IPTV: les utilisateurs européens menacés par… un piratage

La Hongrie réfléchit à une attaque en règle contre les services IPTV qui, s'il se concrétise, aurait de lourdes conséquences.

Télévision avec IPTV
Illustration d’une télévision ©BelgaImage

Répandu bien qu’illégal dans sa forme la plus courante, l’IPTV pourrait voir ses jours comptés. C’est en tout cas la menace que fait planer l’Association hongroise des communications (MKSZ). Son but: neutraliser ce service qui pirate les chaînes télé pour les rendre disponibles à très bas prix… en le piratant à son tour. MKSZ en a effet plus qu’assez de la popularité de l’IPTV, les plaintes aboutissant sur des enquêtes longues. Bien qu’elles permettent parfois de démanteler certains réseaux, elles sont souvent inefficaces. C’est pourquoi elle a présenté son plan d’attaque qui pourrait priver les utilisateurs européens d’une grande partie de leur bouquet télévisuel.

S’attaquer aux adresses IP

Concrètement, cette attaque viserait le point faible de l’IPTV: son utilisation des adresses IP. Ces dernières lui permettent de fonctionner en contournant les blocages traditionnels. Le revers de la médaille, c’est qu’elles sont aussi vulnérables aux attaques dites DDoS que veut mettre en place MKSZ. Elles submergent les adresses IP d’informations, à tel point que cela provoque leur panne, la demande étant trop importante. Le système devient dès lors inopérant.

Dans ce cas, les pirates IPTV ont déjà une tactique pour parer au problème: basculer de l’adresse IP neutralisée vers une autre toujours valable. Ce que voudrait faire MKSZ in fine, c’est qu’il soit possible de mener des attaques DDoS en série, avec des outils qui permettraient de repérer ces changements d’adresses pour les suivre à la trace. De fil en aiguille, l’IPTV dans son ensemble pourrait être ainsi mis hors d’état de nuire.

Un défi ambitieux mais non acquis

Le problème, c’est que MKSZ ne peut pas se lancer seule dans la bataille, surtout que ce type d’opération n’est pour l’instant pas autorisé.
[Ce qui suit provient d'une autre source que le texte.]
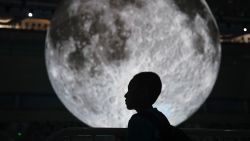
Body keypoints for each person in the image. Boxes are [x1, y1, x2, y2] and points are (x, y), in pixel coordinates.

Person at [124, 72, 172, 141]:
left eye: (130, 90)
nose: (125, 95)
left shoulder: (138, 121)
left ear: (142, 93)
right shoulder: (160, 117)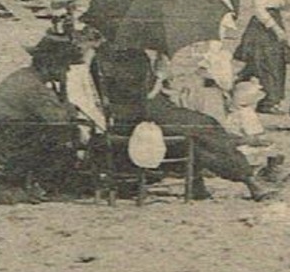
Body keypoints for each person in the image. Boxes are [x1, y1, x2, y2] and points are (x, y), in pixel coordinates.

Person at [92, 45, 274, 201]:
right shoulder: (125, 58)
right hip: (143, 115)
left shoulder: (104, 57)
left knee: (198, 135)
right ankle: (246, 171)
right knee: (203, 126)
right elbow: (144, 97)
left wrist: (162, 75)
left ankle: (207, 182)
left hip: (141, 113)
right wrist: (160, 75)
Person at [0, 34, 86, 202]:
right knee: (65, 136)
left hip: (2, 135)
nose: (67, 71)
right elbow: (58, 119)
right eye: (64, 66)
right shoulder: (35, 88)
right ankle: (49, 185)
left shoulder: (24, 76)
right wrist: (66, 100)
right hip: (12, 142)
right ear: (50, 65)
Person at [233, 0, 290, 113]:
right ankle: (268, 102)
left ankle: (257, 98)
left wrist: (286, 3)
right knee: (267, 64)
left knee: (267, 63)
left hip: (275, 19)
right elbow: (260, 10)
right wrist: (276, 29)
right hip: (263, 27)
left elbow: (278, 3)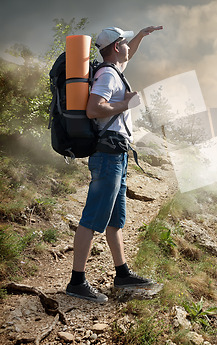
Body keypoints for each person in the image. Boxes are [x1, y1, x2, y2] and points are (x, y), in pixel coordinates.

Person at [65, 25, 163, 302]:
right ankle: (76, 281)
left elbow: (128, 55)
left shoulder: (115, 70)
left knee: (114, 220)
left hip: (117, 153)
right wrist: (126, 105)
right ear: (116, 46)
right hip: (107, 155)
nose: (129, 47)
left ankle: (122, 274)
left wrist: (142, 35)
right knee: (93, 218)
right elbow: (94, 108)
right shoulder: (108, 75)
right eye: (125, 42)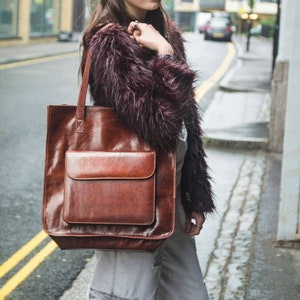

C’est pourquoi elle a demandé l’avis des autorités hongroises pour nommer une organisation habilitée à mener cette guerre numérique légale contre les IPTV illégaux. Si l’idée aboutit, les attaques DDoS pourraient faire baisser la qualité des services IPTV à un tel point que les utilisateurs pourraient s’en détourner.

Pour l’instant, la question est toujours étudiée par les autorités hongroises, qui n’ont pour l’instant pas donné de réponse. L’obtention de leur feu vert n’est pas acquis mais si cela devait se faire, les conséquences pourraient être non négligeables. Tous les utilisateurs d’IPTV en Europe pourraient être touchés par cette bataille d’adresses IP.